EXTRACTED INFORMATION:
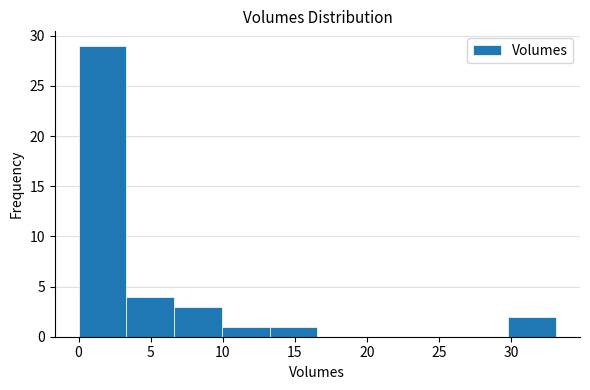

Reading left to right, transcribe this chart: for each bar, give the range it covers on the x-axis and its height. Neither the bar edges nor the heights are printed on the chart, so give them approximately, as read against the axes.

0.0 to 3.5: 29
3.5 to 6.5: 4
6.5 to 10.0: 3
10.0 to 13.5: 1
13.5 to 16.5: 1
16.5 to 20.0: 0
20.0 to 23.0: 0
23.0 to 26.5: 0
26.5 to 30.0: 0
30.0 to 33.0: 2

TASK PROMPT: Please display each line of the records that contains the word "against".

TASK RESULT:
Reading left to right, transcribe this chart: for each bar, give the range it covers on the x-axis and its height. Neither the bar edges nor the heights are printed on the chart, so give them approximately, as read against the axes.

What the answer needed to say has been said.